Handles user search requests and authentication

Data Ingestion Path

Manages data collection from enterprise sources

Data Processing Pipeline

Processes and indexes collected data

Query Path

Web Application Overview

1

Initial Access

Users access Glean through the web application at https://app.glean.com, hosted within Glean’s central cloud infrastructure. The application serves static assets including images, CSS, and JavaScript.

2

Session Check

The web client checks for an existing session state in the user’s local storage. If none exists, authentication is required as anonymous searching is not supported.

3

Authentication Process

Users begin by entering their email address (e.g., user@company.com).

Tenant Resolution

Each customer tenant requires a list of company domain names for authentication. These domains are mapped to a tenant-specific Query Endpoint (QE) of the form <tenant_id>-be.glean.com.
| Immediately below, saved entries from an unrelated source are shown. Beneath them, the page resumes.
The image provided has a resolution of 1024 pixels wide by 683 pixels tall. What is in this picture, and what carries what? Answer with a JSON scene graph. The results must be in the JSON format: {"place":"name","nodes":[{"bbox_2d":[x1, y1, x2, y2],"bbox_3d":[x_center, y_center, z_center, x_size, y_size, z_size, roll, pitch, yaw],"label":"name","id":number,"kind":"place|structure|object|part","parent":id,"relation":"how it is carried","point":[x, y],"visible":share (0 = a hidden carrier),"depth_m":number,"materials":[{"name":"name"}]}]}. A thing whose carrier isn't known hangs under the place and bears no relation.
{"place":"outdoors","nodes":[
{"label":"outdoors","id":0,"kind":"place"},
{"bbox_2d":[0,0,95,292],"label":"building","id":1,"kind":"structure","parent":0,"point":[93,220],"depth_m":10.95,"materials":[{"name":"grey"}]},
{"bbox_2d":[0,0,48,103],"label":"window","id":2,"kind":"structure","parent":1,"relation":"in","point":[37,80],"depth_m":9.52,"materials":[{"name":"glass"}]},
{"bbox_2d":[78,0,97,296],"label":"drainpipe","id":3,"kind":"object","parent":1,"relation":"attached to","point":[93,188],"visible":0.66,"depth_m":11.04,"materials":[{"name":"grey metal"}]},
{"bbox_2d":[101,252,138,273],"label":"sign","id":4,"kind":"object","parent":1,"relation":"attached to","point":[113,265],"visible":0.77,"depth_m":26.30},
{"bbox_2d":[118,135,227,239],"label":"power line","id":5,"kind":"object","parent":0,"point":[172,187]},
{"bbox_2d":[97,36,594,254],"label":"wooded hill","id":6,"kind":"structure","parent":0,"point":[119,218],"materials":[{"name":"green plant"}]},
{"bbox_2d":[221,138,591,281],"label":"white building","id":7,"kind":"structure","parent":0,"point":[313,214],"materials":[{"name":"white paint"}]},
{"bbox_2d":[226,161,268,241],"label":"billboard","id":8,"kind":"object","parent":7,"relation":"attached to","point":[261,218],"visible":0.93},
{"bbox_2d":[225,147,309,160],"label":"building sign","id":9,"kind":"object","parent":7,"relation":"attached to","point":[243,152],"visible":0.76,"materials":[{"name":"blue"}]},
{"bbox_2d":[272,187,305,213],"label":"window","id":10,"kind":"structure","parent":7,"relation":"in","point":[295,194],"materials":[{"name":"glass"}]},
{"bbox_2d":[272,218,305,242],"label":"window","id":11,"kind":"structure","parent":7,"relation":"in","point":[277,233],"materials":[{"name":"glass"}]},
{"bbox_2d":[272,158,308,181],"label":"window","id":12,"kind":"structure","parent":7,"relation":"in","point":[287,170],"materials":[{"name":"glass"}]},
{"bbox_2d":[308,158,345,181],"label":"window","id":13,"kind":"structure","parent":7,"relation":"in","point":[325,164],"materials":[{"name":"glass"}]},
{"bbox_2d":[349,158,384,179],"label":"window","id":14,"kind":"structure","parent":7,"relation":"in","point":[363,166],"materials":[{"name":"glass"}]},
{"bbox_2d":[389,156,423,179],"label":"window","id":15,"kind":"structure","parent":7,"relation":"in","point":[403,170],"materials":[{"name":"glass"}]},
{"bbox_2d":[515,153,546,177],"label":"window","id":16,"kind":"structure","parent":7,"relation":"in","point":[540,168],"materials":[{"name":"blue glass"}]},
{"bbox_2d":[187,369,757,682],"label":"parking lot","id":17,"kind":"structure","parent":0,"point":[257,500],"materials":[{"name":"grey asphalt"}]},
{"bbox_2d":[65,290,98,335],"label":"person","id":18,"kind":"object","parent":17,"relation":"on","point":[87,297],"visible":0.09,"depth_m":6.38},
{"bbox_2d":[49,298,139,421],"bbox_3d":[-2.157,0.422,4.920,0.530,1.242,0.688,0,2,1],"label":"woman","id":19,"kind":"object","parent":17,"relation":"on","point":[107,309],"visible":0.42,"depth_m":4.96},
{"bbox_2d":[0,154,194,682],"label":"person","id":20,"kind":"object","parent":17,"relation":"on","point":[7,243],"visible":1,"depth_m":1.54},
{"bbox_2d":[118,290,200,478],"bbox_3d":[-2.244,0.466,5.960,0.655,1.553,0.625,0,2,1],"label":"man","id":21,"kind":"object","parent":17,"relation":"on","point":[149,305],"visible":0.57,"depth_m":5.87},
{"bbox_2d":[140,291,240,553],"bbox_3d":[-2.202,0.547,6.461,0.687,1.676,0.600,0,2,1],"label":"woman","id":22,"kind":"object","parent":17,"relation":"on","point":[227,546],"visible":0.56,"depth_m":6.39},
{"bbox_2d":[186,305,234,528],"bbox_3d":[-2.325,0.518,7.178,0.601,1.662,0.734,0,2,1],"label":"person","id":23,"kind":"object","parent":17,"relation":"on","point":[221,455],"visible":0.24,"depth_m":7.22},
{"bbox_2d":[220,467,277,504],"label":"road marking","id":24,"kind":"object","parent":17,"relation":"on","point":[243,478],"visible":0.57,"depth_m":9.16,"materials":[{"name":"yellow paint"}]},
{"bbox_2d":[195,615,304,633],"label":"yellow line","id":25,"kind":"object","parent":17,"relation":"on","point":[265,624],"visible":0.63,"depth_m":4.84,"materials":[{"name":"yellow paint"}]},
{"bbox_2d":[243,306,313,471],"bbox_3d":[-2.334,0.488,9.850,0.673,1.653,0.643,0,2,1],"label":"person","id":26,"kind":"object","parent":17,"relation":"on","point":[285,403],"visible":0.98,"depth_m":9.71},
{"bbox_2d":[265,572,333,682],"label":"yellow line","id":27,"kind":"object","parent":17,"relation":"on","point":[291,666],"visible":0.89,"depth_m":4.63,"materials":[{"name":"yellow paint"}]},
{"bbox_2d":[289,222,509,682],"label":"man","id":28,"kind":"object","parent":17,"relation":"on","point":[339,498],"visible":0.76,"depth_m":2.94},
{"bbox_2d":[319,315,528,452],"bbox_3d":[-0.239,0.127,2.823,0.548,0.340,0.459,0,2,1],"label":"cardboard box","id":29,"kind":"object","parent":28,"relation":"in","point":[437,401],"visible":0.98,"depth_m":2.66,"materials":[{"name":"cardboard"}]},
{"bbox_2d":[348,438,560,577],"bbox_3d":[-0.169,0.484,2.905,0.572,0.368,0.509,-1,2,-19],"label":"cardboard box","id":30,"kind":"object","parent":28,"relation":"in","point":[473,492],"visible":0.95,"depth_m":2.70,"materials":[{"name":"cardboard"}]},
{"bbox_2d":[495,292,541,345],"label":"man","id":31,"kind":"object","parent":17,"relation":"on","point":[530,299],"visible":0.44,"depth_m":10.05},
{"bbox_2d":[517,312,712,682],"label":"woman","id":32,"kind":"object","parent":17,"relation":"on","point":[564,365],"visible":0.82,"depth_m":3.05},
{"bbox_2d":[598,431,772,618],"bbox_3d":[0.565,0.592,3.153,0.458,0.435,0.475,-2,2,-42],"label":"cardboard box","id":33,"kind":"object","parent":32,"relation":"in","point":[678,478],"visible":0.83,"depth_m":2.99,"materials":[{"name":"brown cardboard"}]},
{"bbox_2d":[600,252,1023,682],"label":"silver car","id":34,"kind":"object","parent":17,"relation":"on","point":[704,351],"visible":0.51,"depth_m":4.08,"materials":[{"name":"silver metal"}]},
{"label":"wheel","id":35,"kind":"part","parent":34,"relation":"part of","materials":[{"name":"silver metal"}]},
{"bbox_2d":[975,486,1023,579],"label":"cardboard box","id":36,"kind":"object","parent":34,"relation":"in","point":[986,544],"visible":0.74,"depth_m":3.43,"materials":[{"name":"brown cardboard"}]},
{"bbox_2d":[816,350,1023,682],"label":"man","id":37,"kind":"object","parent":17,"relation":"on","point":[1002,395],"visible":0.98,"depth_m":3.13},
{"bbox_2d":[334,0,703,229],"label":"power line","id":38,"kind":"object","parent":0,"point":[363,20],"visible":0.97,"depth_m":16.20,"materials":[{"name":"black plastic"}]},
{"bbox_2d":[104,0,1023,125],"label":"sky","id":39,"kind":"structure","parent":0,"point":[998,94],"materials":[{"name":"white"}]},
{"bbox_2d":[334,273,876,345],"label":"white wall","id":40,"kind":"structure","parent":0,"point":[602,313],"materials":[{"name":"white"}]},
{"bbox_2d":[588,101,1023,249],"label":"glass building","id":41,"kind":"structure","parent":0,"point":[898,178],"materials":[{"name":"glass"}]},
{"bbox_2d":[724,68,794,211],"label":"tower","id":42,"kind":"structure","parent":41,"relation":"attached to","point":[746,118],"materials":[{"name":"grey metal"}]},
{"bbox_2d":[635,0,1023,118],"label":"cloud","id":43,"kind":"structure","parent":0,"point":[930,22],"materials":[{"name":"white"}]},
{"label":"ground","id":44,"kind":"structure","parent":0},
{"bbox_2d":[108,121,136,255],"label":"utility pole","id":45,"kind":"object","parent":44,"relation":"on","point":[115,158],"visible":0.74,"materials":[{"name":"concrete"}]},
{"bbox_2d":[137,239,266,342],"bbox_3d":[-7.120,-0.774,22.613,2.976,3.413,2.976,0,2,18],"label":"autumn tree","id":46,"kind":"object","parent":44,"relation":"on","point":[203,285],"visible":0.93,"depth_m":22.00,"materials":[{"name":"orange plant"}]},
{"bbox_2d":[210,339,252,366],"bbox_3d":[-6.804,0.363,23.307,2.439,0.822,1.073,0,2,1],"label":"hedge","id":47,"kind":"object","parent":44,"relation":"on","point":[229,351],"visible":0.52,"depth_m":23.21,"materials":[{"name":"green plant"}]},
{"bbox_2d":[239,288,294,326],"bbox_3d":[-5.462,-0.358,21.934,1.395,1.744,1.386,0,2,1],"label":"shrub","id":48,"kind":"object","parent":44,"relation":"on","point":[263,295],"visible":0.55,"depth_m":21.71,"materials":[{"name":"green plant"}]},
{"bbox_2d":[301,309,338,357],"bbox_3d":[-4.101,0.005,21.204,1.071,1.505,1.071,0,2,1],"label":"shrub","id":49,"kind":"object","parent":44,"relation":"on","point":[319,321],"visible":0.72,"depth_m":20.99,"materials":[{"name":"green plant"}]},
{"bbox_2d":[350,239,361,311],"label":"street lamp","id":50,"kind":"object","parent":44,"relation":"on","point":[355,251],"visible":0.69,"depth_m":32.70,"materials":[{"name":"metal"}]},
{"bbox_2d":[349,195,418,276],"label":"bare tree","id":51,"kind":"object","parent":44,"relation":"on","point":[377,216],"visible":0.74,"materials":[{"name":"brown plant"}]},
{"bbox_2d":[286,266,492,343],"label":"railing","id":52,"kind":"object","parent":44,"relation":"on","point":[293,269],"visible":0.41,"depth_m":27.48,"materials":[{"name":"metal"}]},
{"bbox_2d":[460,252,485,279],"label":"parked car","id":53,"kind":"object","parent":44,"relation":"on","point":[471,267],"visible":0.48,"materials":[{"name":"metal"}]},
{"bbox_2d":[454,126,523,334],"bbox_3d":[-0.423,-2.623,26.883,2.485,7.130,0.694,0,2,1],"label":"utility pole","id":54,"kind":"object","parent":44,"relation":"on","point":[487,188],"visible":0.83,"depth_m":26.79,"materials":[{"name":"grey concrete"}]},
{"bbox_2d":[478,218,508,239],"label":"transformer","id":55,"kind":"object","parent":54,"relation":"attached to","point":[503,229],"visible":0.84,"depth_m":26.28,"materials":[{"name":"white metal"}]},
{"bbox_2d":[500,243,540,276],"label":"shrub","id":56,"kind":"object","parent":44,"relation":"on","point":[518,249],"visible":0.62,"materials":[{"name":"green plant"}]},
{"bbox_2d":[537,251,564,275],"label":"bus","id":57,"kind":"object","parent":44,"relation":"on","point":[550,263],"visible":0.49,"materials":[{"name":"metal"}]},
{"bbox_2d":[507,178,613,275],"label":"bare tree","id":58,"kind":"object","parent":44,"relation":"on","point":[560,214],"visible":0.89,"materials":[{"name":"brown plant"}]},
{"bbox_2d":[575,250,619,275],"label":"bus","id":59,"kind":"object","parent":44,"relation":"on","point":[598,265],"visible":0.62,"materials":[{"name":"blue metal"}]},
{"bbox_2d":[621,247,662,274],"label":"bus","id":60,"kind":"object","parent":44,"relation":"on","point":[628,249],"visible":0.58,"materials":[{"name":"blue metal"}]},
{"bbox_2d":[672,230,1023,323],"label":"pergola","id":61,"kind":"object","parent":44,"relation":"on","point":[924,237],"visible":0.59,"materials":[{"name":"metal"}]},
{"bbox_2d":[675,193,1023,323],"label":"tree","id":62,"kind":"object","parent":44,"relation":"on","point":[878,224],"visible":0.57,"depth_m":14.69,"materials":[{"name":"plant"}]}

The authentication process follows these steps:

1

Domain Lookup

When a user submits their email, the web app performs a domain lookup to determine the appropriate QE domain.

2

QE Assignment

The QE domain resolves to a static IP uniquely assigned to your company’s Glean tenant, whether deployed in Glean SaaS or your own cloud environment.

3

SSO Integration

Unauthenticated users are redirected to your configured SSO provider for authentication.

Authentication Flow Diagram

The following diagram illustrates the complete process from initial access to query execution:

Query Endpoint Communication

When users perform searches, requests are sent to:

https://<tenant_id>-be.glean.com/api/v1/search

API Documentation

Find detailed field descriptions in our Developer Documentation

Data Ingestion Flow

Glean’s data ingestion process is built around specialized connectors deployed within your tenant’s dedicated cloud project. These connectors serve multiple purposes:

Content Retrieval

Fetches content from connected enterprise sources

Activity Tracking

Monitors user interaction data

Permission Mapping

Maps and maintains access controls

Connection Methods

Data retrieval occurs via HTTPS, with two primary connection patterns depending on the data source location.

SaaS Applications

For services like Google Drive, connections occur over the public internet using HTTPS

On-Premises Systems

For internal systems like on-prem Jira, secure private connections are established via VPN or Shared VPC

Data Processing Pipelines

All data processing occurs within your tenant’s project using Google Dataflow pipelines. Your data never leaves your tenant’s environment.

The processing pipeline combines:

  • Content from connected sources
  • Permission mappings
  • User data
  • Activity metrics (creation, edits, views)

This combined data is then indexed to create a secure, searchable knowledge base within your tenant.